Records for the exercise
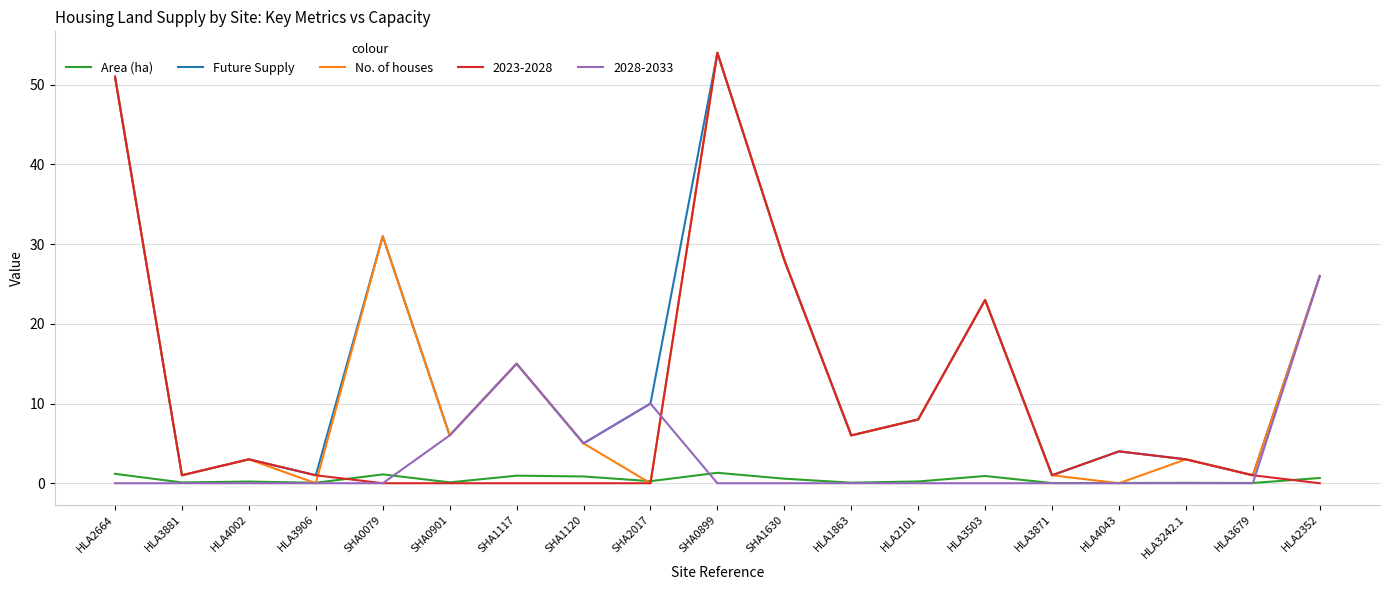

True or false: Future Supply has more than 1 interior local peaks.

True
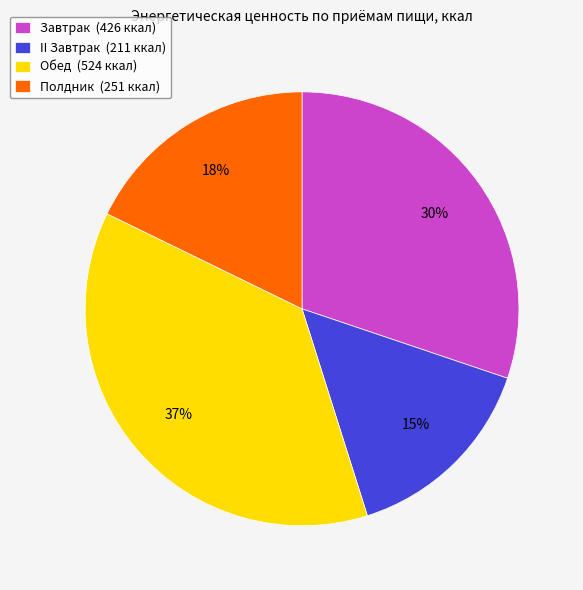

To the nearest percent, what is the combined percentage of Полдник and Обед?

55%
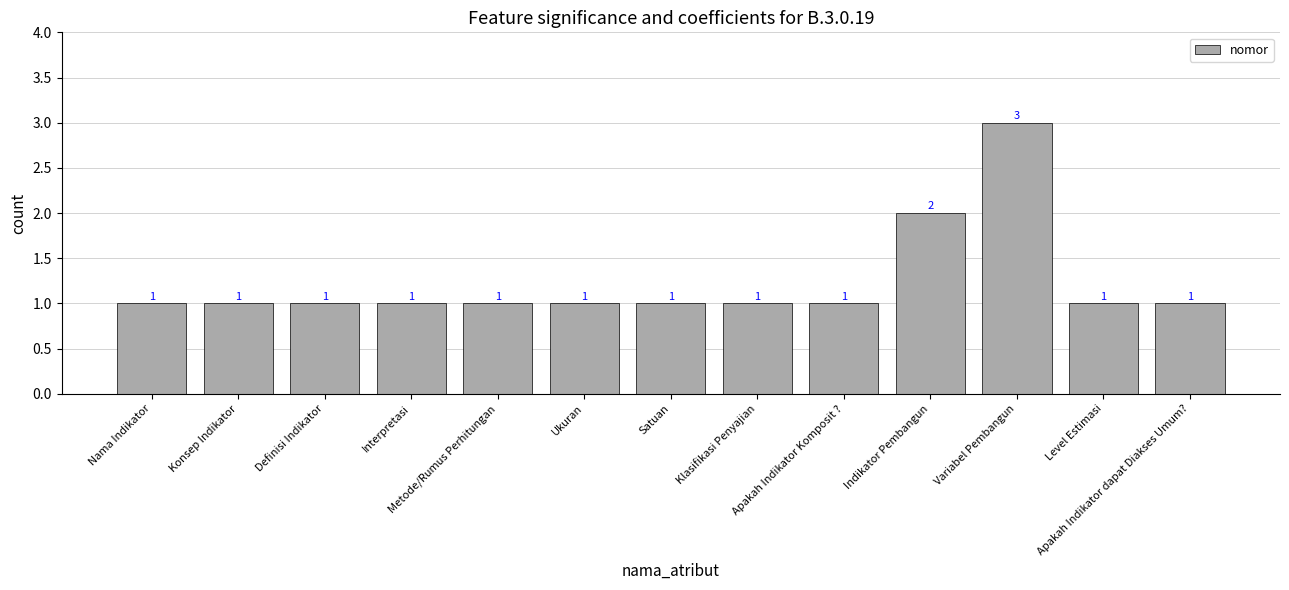

Are the bars grouped side by side (vs. stacked)?

No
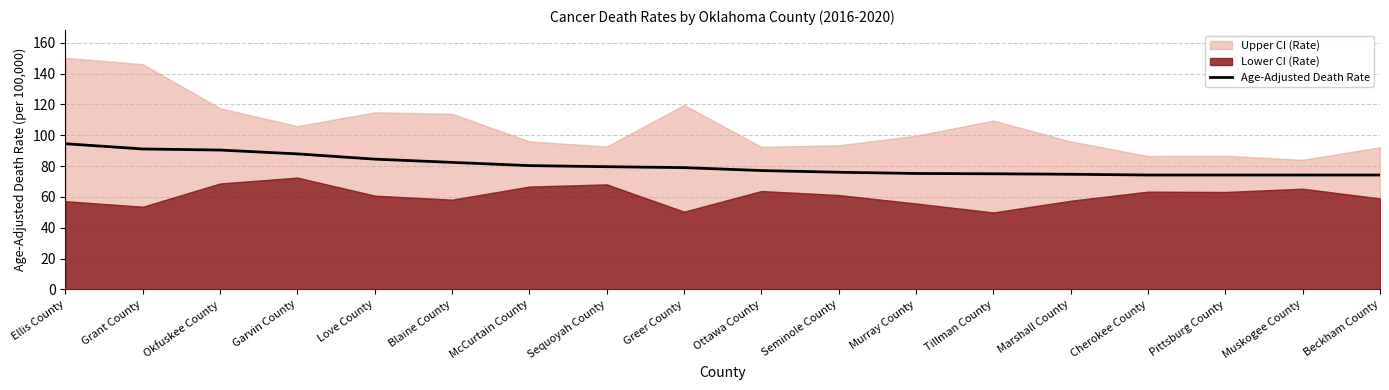

Reading left to right, extract all data points from this chart.

Ellis County=94.5	Grant County=91.1	Okfuskee County=90.4	Garvin County=87.9	Love County=84.5	Blaine County=82.4	McCurtain County=80.3	Sequoyah County=79.6	Greer County=79.0	Ottawa County=77.1	Seminole County=76.0	Murray County=75.2	Tillman County=75.0	Marshall County=74.7	Cherokee County=74.2	Pittsburg County=74.2	Muskogee County=74.2	Beckham County=74.2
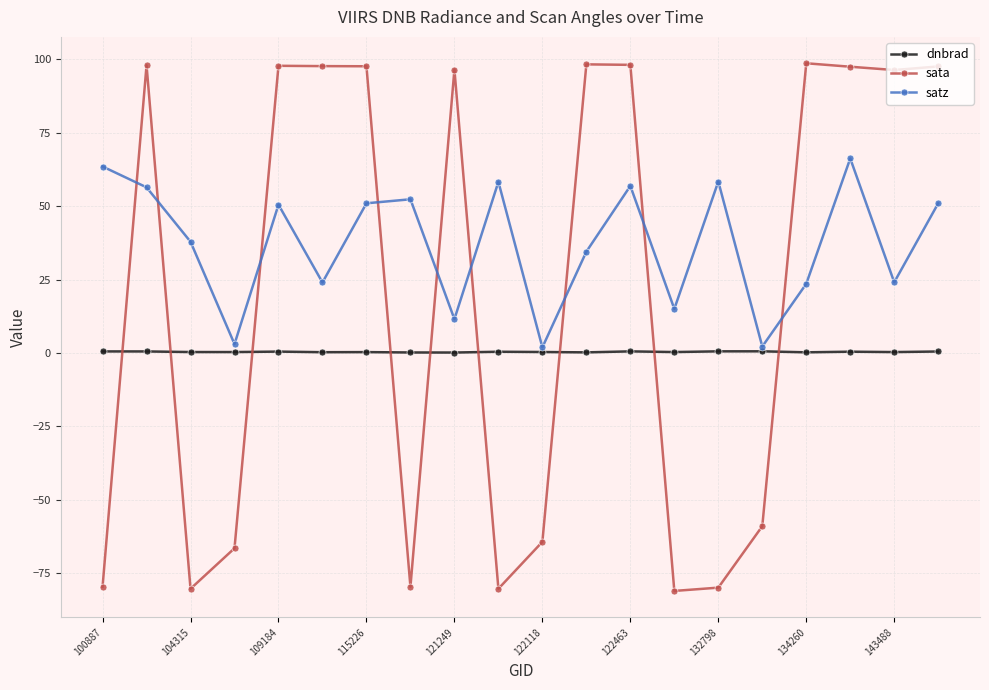

What is the value of the satz point at the 15th from the left?

58.4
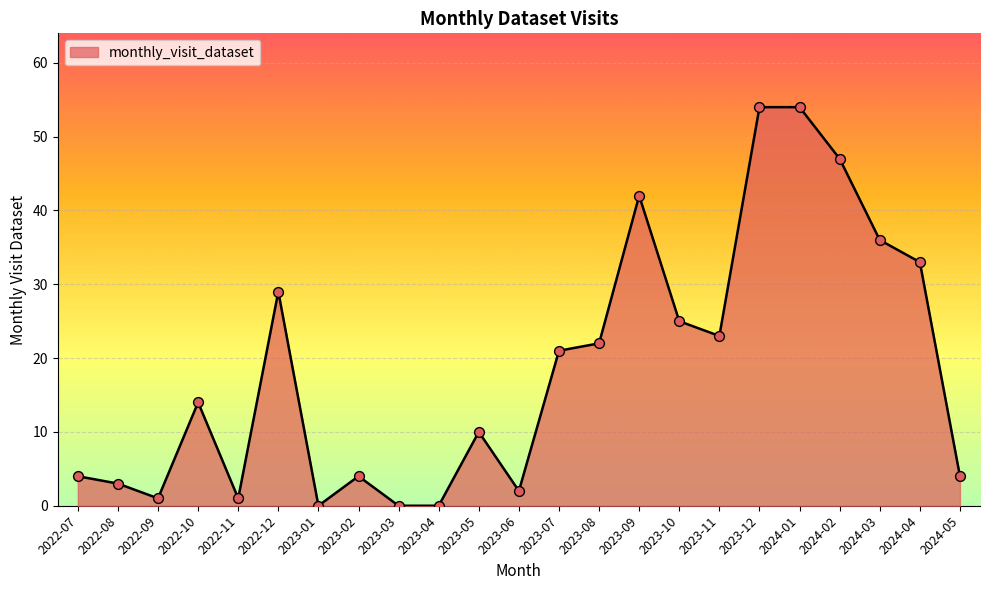

What is the change in value from 2023-01 to 2024-05?

+4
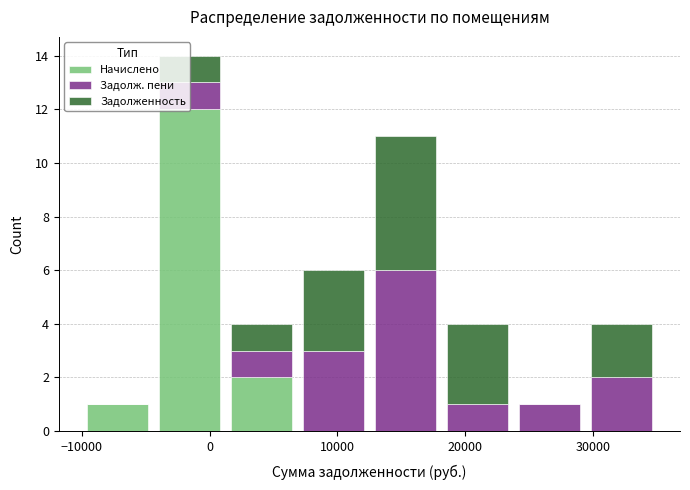

What is the total height of the stacked bar covering 1000 to 7000 on the x-axis? Neither the bar edges nor the heights are printed on the chart, so give them approximately, as read against the axes.

4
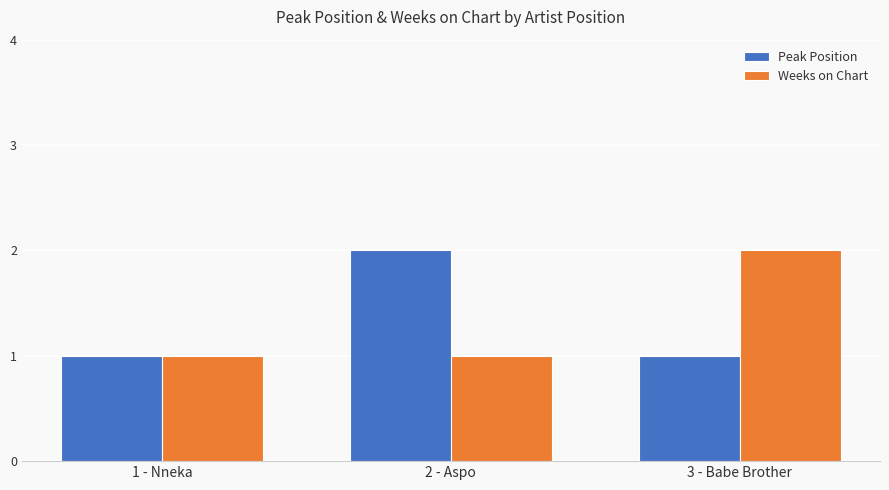

What is the sum of all Peak Position values?

4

Action item
Arrange everything from the line containing "What is the total" down to the end of the records above as a JSON list of strings, one string per line, with blank lines and the pictures left out.

The answer
[
  "What is the total height of the stacked bar covering 1000 to 7000 on the x-axis? Neither the bar edges nor the heights are printed on the chart, so give them approximately, as read against the axes.",
  "4",
  "What is the sum of all Peak Position values?",
  "4"
]